Hi everyone! I’m relatively new to Julia (1.7.2), coming from a Matlab and Python background. I really enjoy the language, but I also struggle sometimes in cases where in Matlab / numpy I would simply use vectorization and it would be relatively fast.

I’m playing around with a nonlinear equation, the dispersion relation for ocean waves, which I’m trying to solve for k:

\omega^2 = gk \cdot tanh(kd)

In the formulation of my problem, \omega and k are vectors of length N and d is a scalar. I am using NonlinearSolve and setup the problem such that constant parameters in the optimization are provided in the NamedTuple p:

```
using NonlinearSolve
function dispersion(k::AbstractVector{<:Real}, p::NamedTuple)
@. k * p.G * tanh(k * p.d) - p.ω^2
end
# Setup parameters
N = 1000
G, d, ω = 9.8, 30.0, 2π * collect(range(0.05, 1, N))
p = (G=G, d=d, ω=ω)
# Starting point: first order approximation
k0 = @. ω^2 / G / tanh(ω * sqrt(d / G))
prob = NonlinearProblem{false}(dispersion, k0, p);
solver = solve(prob, NewtonRaphson(), tol=1e-9)
```

Doing some benchmarks against my original python implementation using scipy.newton shows that the julia version above dramatically underperforms, especially as N increases:

I played around with the tolerances as well as the Optim.jl package (which gave much worse results with different solvers).
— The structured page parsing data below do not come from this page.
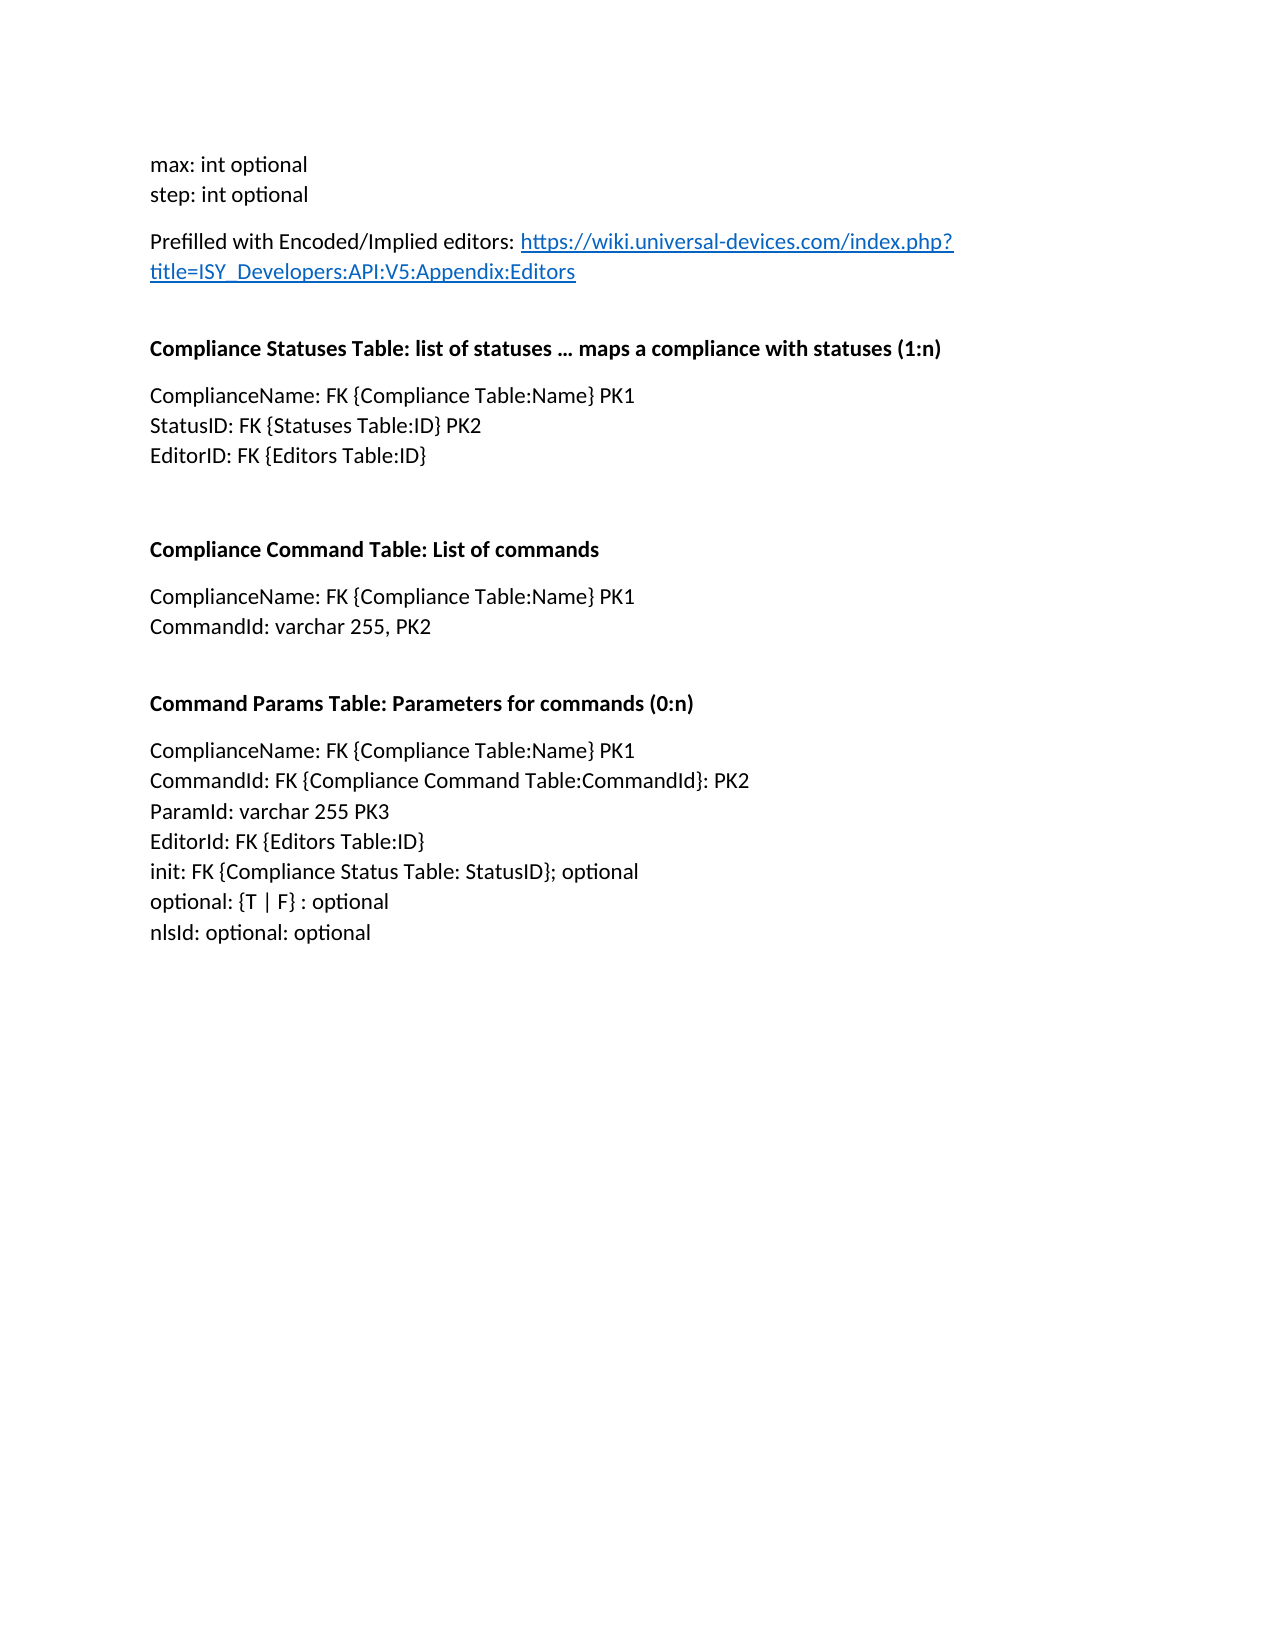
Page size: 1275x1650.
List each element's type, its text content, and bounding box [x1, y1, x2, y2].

text Compliance Statuses Table: list of statuses … maps a compliance with statuses (1:n) [150, 304, 1125, 362]
text ComplianceName: FK {Compliance Table:Name} PK1 CommandId: varchar 255, PK2 [150, 582, 1125, 671]
text Compliance Command Table: List of commands [150, 535, 1125, 563]
text ComplianceName: FK {Compliance Table:Name} PK1 CommandId: FK {Compliance Command Table:CommandId}: PK2 ParamId: varchar 255 PK3 EditorId: FK {Editors Table:ID} init: FK {Compliance Status Table: StatusID}; optional optional: {T | F} : optional nlsId: optional: optional [150, 736, 1125, 946]
text ComplianceName: FK {Compliance Table:Name} PK1 StatusID: FK {Statuses Table:ID} PK2 EditorID: FK {Editors Table:ID} [150, 381, 1125, 470]
text max: int optional step: int optional [150, 150, 1125, 208]
text Command Params Table: Parameters for commands (0:n) [150, 689, 1125, 718]
text Prefilled with Encoded/Implied editors: https://wiki.universal-devices.com/index.php?title=ISY_Developers:API:V5:Appendix:Editors [150, 227, 1125, 285]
From the scipy docs I know that newton defaults to the secant method. I have not found a method yet that is faster than the NonlinearSolve approach above, but I’m also quite new to Julia, so I don’t know the entire landscape of solver packages yet :).

Does anybody know what causes the poor performance, or what solver package I should consider instead? Any thoughts are much appreciated!